San Francisco, CA —Mayor London N. Breed today announced the City ‘s plans to begin operating the more than 24 acres of public parks in the Mission Bay neighborhood beginning July 1. The Port of San Francisco and Recreation and Park Department will jointly manage the space, previously overseen by the Office of Community Investment and Infrastructure (OCII).
The process to transition the Mission Bay Parks network to City management has been 25 years in the making and marks a significant milestone for San Francisco. The community’s redevelopment began in 1998 under the direction of the former San Francisco Redevelopment Agency. It is one of the largest and most innovative urban developments initiated by the City.
Previously, OCII, formerly known as the Redevelopment Agency, operated the Mission Bay Parks through a private management company that handled the day-to-day operations, such as permits for special events, security, gardening, and janitorial duties. The parks system includes playgrounds, dog parks, picnic areas, boat launches, sport courts and pocket parks.
“Mission Bay is a vibrant, inclusive neighborhood and its parks are no exception,” said Mayor Breed. “The City of San Francisco is proud to take over stewardship of these public treasures and build upon the vision and success of OCII. Thanks to our investment in recreation and public spaces, San Francisco’s parks are considered among the best in the world. We are thrilled to welcome Mission Bay into our legendary park system.”
On July 1, the San Francisco Recreation and Park Department will begin operating the Mission Creek Complex sport courts, dog play area, plazas, lawn, esplanades, pavilion, boathouse and launch. Additionally, the Department will oversee Mariposa Park, Mission Bay Commons, the Channel Street Dog Park and the Mission Bay Kids Park. The Port of San Francisco will manage the Bayfront parks along the Bay and Terry Francois Boulevard.
“Every San Franciscan deserves access to nature and high-quality recreation, and we are so pleased to now serve those who live, work, and visit Mission Bay,” said Rec and Park General Manager Phil Ginsburg. “Our highly trained staff is looking forward to caring for these important green spaces and ensuring they remain well-maintained, accessible, and fun for everyone.”
“It is a priority for the Port of San Francisco to connect our residents to the City’s iconic waterfront with extraordinary parks and open spaces,” said Elaine Forbes, Executive Director of the Port of San Francisco. “We are excited to welcome new great public parks in the Mission Bay neighborhood to our portfolio. We will partner with the Recreation and Parks Department to deliver clean, safe, and vibrant waterfront parks and open spaces for generations to come.”
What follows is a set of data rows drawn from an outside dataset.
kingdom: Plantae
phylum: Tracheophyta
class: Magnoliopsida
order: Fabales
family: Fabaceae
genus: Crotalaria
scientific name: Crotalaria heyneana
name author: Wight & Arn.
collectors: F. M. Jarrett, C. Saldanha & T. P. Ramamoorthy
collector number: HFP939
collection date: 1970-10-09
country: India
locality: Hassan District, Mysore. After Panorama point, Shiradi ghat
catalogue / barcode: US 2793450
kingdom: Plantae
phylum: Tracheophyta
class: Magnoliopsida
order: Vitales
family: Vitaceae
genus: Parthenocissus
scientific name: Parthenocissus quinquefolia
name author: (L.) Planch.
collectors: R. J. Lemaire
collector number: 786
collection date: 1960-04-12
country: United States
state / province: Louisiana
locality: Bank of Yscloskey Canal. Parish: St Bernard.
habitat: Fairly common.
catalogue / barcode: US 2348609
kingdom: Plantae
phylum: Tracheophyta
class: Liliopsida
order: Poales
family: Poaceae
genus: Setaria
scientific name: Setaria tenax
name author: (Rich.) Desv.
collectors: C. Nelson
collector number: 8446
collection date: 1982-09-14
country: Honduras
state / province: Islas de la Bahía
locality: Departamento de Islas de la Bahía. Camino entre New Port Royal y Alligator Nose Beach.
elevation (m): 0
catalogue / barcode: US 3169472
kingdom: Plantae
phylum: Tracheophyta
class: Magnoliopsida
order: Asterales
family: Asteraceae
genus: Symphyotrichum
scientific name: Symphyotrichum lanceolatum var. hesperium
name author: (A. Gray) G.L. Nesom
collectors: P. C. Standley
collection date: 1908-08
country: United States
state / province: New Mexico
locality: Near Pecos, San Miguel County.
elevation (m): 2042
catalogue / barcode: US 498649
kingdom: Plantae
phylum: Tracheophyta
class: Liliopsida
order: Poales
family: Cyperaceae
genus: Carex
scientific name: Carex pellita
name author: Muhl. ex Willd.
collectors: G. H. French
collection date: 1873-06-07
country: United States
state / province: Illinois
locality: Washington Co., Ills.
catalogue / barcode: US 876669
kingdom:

“OCII’s special financing enabled the creation and operation of Mission Bay's Parks. Years of OCII planning the design and construction of these parks with the community has helped develop a special and unique park system, and we are now at the beginning of a new and exciting chapter,” said OCII Executive Director Thor Kaslofsky.
“The Eastern part of San Francisco has historically been underinvested in and disenfranchised. This transfer marks the culmination of a process that has provided much-needed housing, jobs, and open green space, parks, and recreation,” said Sarah Davis, Chair of the Mission Bay Community Advisory Committee, and long-time Mission Creek Harbor resident. “Mission Creek originally flowed from what is now Mission Dolores, into the San Francisco Bay, and provided a natural habitat and refuge for wildlife. These parks are the next step in reclaiming nature and open space for all San Franciscans. We will be providing crucial access to the waterfront and water activities, particularly for low-income and BIPOC communities that live here.”
San Francisco’s Recreation and Parks Division manages more than 225 parks, 25 recreation centers, nine swimming pools, and 4,113 acres of open space throughout San Francisco. The Port of San Francisco manages more than 150 acres of parks along its 7.5 mile of San Francisco shoreline. In 2017, San Francisco became the first U.S. city in which every resident lived within a 10-minute walk to a nearby park.
A community celebration will be held on Thursday, July 20 from 5:00 to 6:30 p.m. at Mission Creek Park Pavilion located at 290 Channel Street.